- WHAT THE EXERCISE ASKS:
Reproduce the items below, changing "locality" to "place" wherever it occurs and keeping everything else the same. Leave the pictures out.

(Source data)

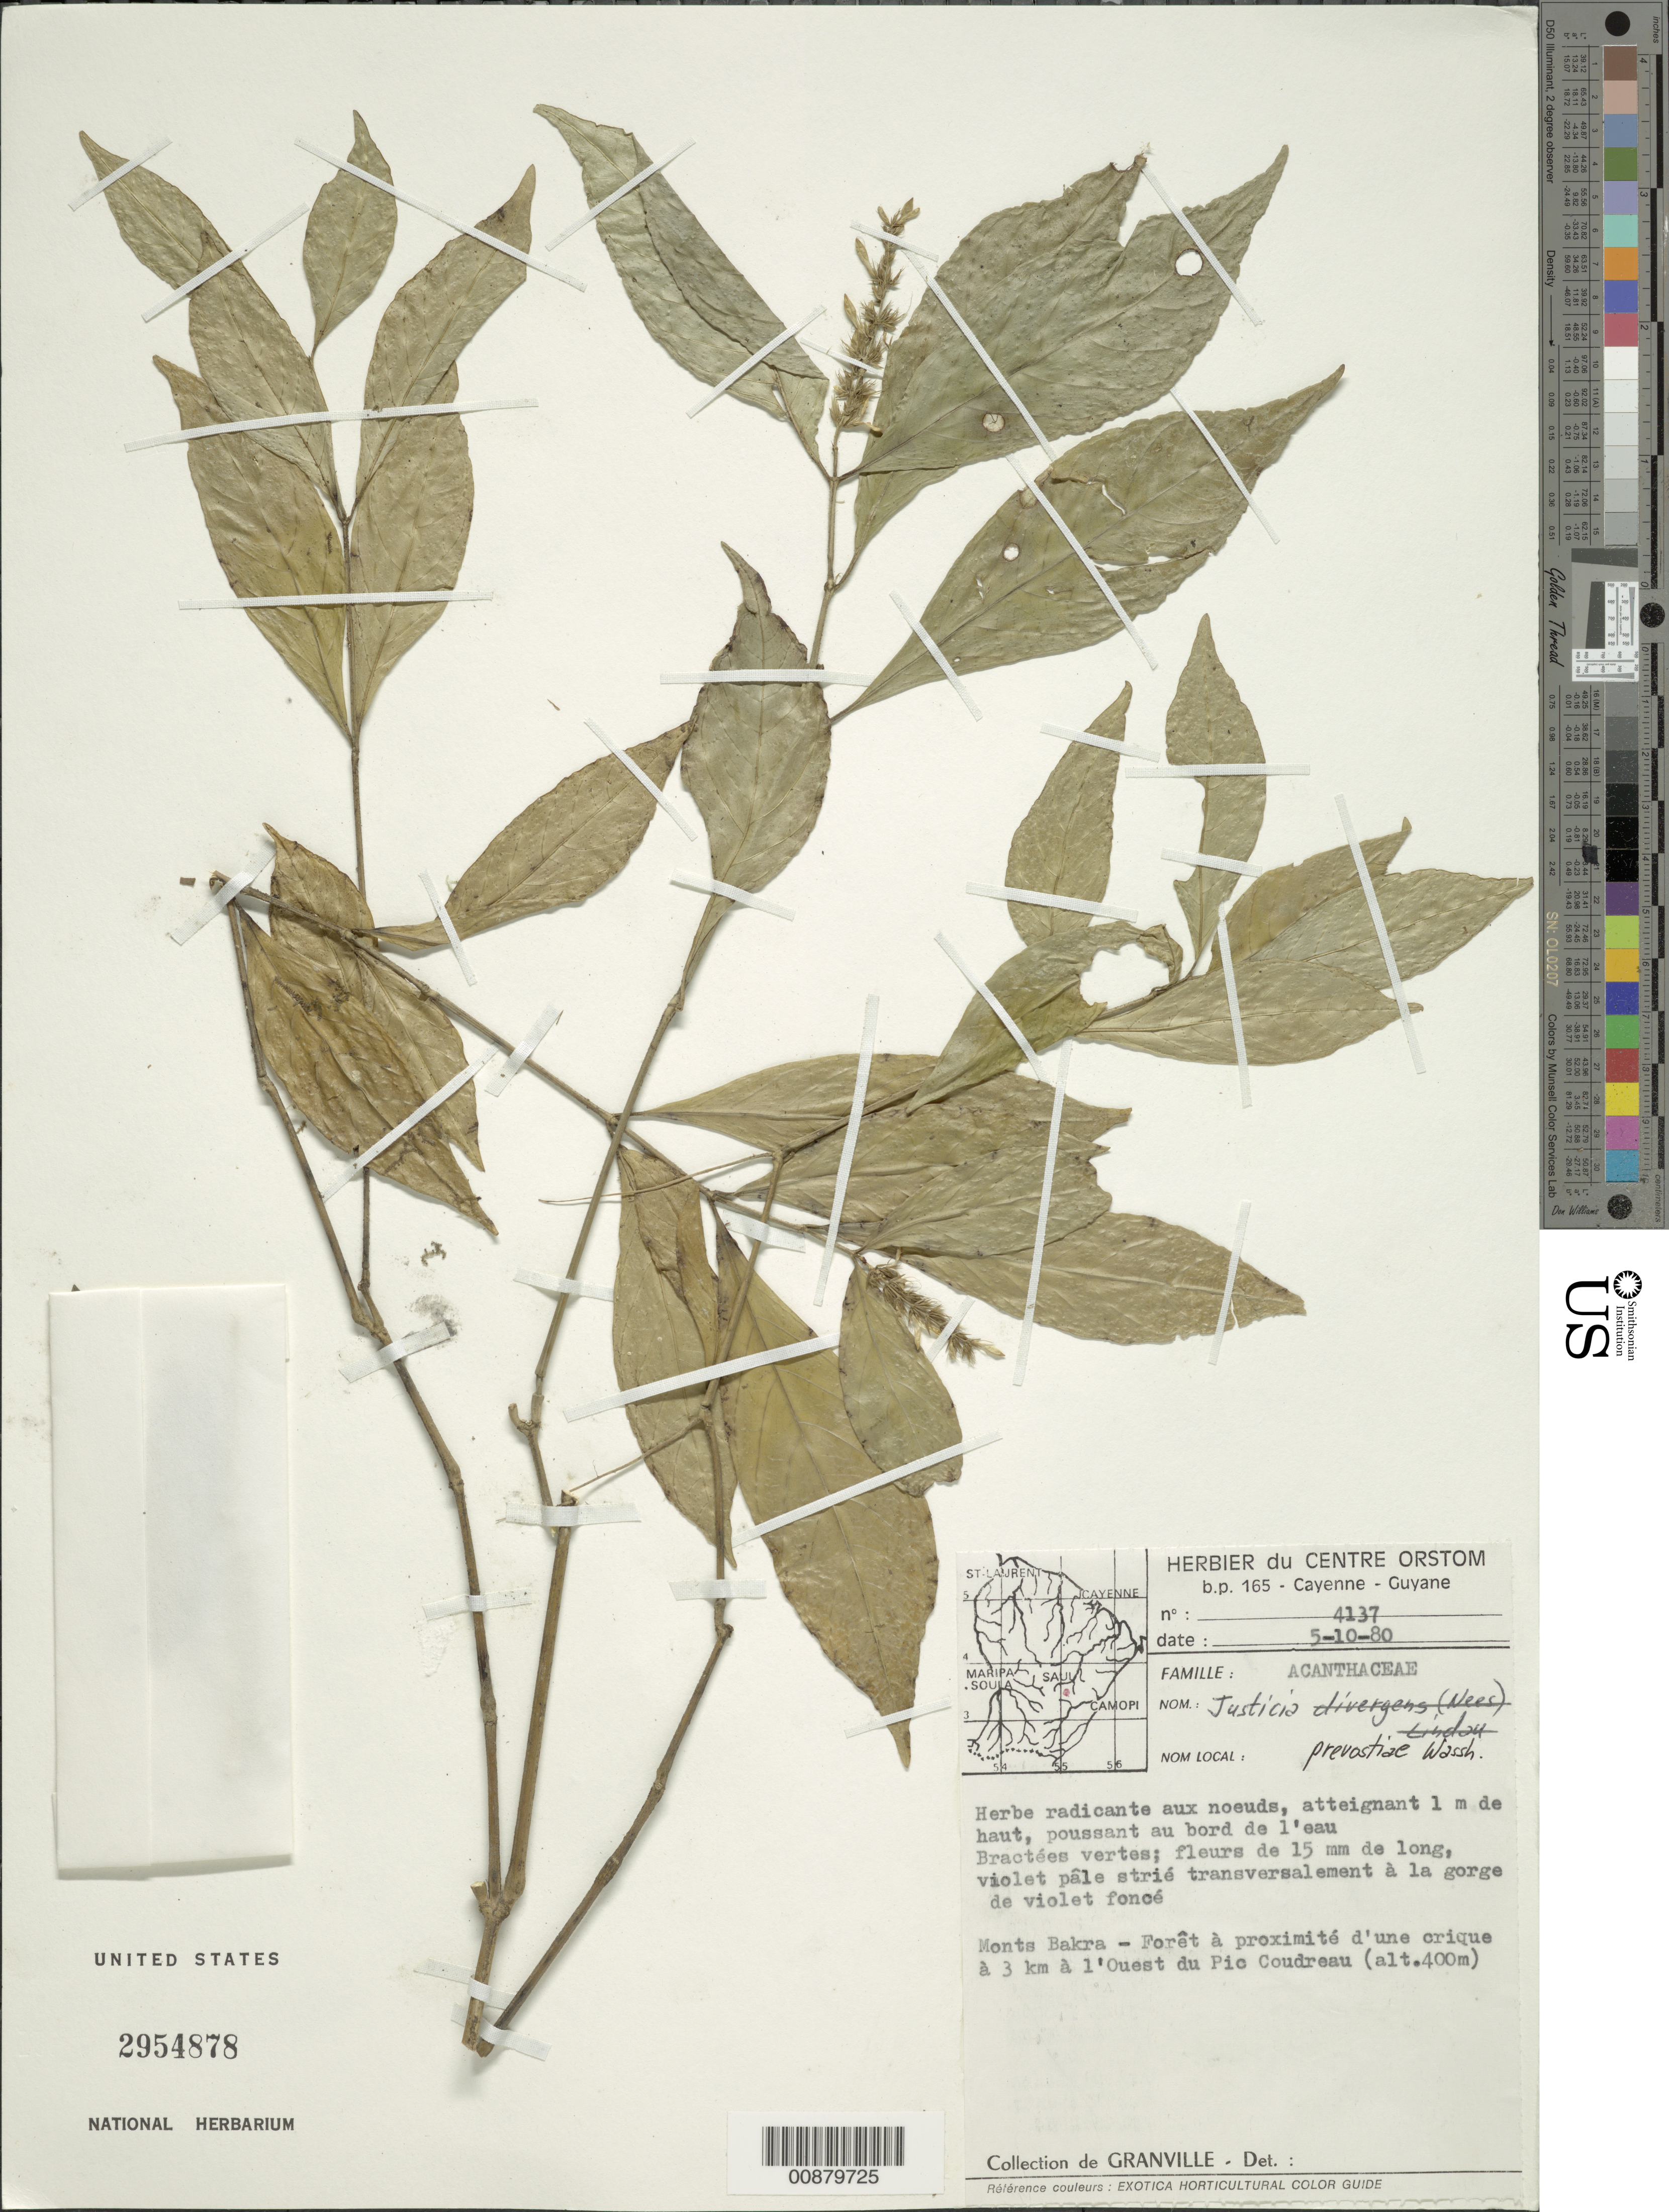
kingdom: Plantae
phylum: Tracheophyta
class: Magnoliopsida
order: Lamiales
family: Acanthaceae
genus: Justicia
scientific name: Justicia prevostiae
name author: Wassh.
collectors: J.-J. de Granville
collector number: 4137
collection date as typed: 5-Oct-80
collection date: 1980-10-05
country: French Guiana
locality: Monts Bakra, 3 km a l'Ouest du Pic Coudreau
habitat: Forêt a proximite d'une crique; poussant au borde de l'eau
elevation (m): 400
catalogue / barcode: US 2954878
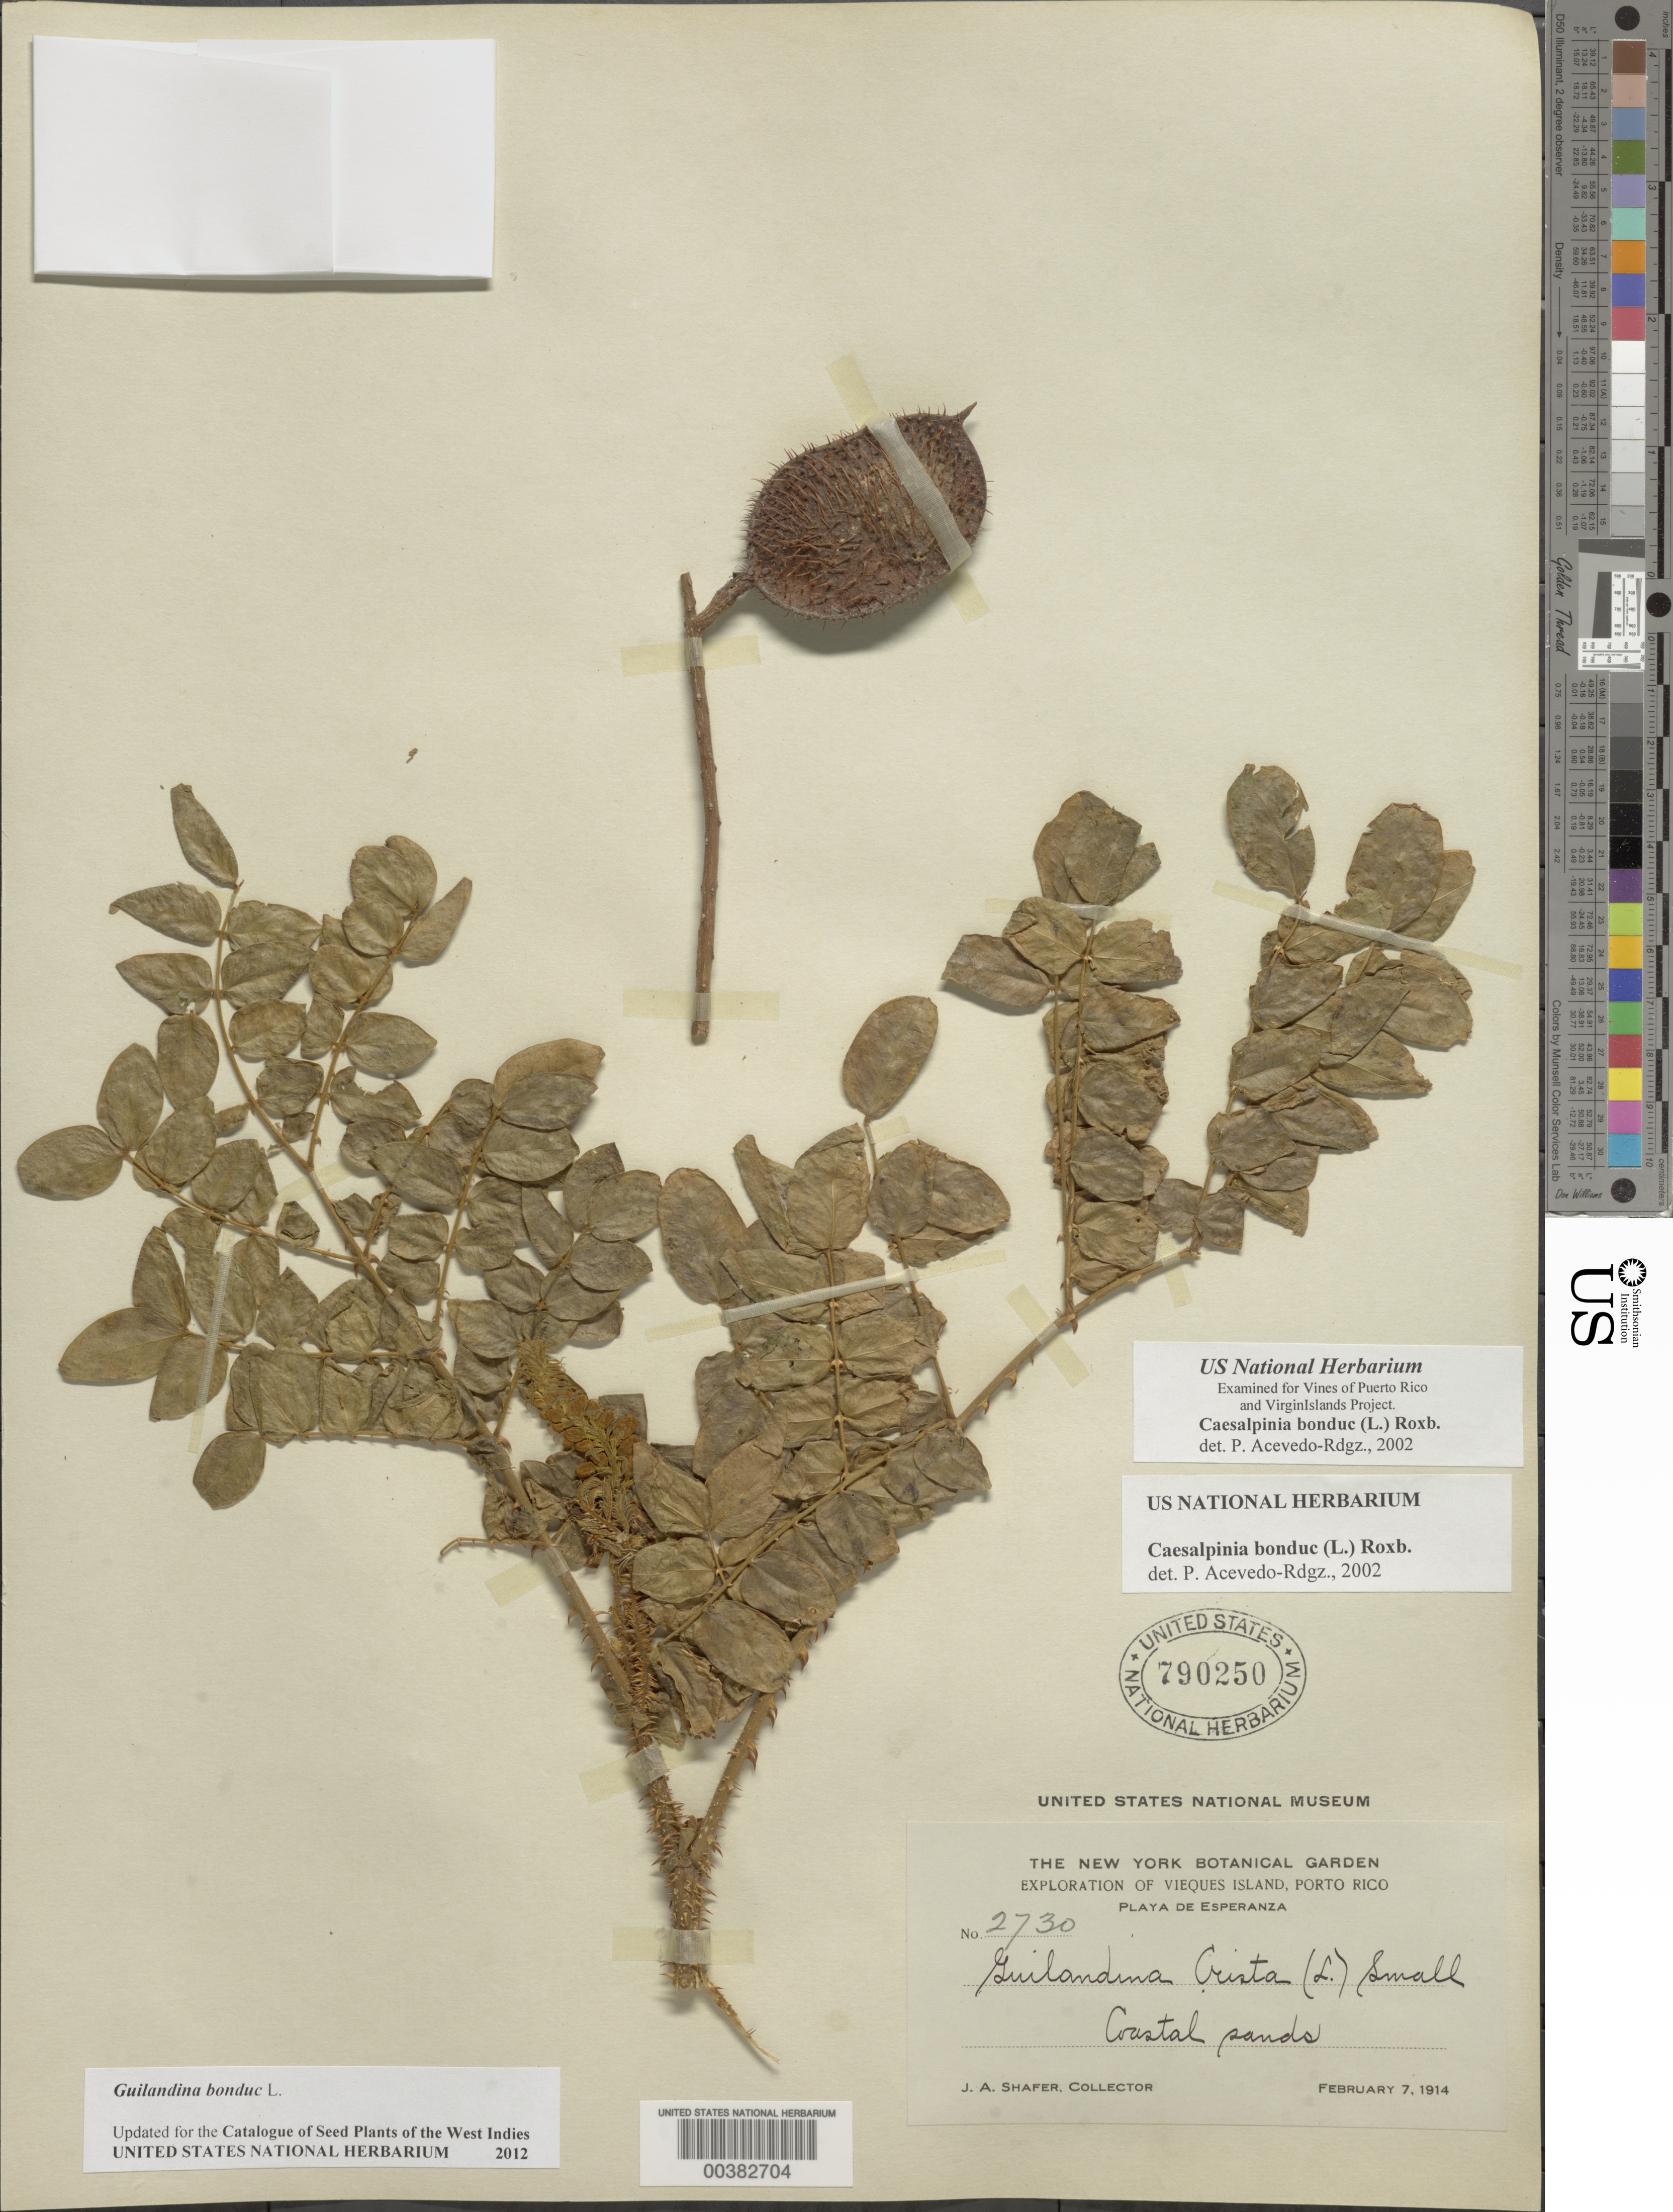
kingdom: Plantae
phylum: Tracheophyta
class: Magnoliopsida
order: Fabales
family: Fabaceae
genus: Guilandina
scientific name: Guilandina bonduc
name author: L.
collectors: J. A. Shafer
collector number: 2730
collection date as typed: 07 Feb 1914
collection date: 1914-02-07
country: Puerto Rico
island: Greater Antilles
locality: Playa de Esperanza.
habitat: coastal sands.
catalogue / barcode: US 790250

- CORRECT ANSWER:
kingdom: Plantae
phylum: Tracheophyta
class: Magnoliopsida
order: Lamiales
family: Acanthaceae
genus: Justicia
scientific name: Justicia prevostiae
name author: Wassh.
collectors: J.-J. de Granville
collector number: 4137
collection date as typed: 5-Oct-80
collection date: 1980-10-05
country: French Guiana
place: Monts Bakra, 3 km a l'Ouest du Pic Coudreau
habitat: Forêt a proximite d'une crique; poussant au borde de l'eau
elevation (m): 400
catalogue / barcode: US 2954878
kingdom: Plantae
phylum: Tracheophyta
class: Magnoliopsida
order: Fabales
family: Fabaceae
genus: Guilandina
scientific name: Guilandina bonduc
name author: L.
collectors: J. A. Shafer
collector number: 2730
collection date as typed: 07 Feb 1914
collection date: 1914-02-07
country: Puerto Rico
island: Greater Antilles
place: Playa de Esperanza.
habitat: coastal sands.
catalogue / barcode: US 790250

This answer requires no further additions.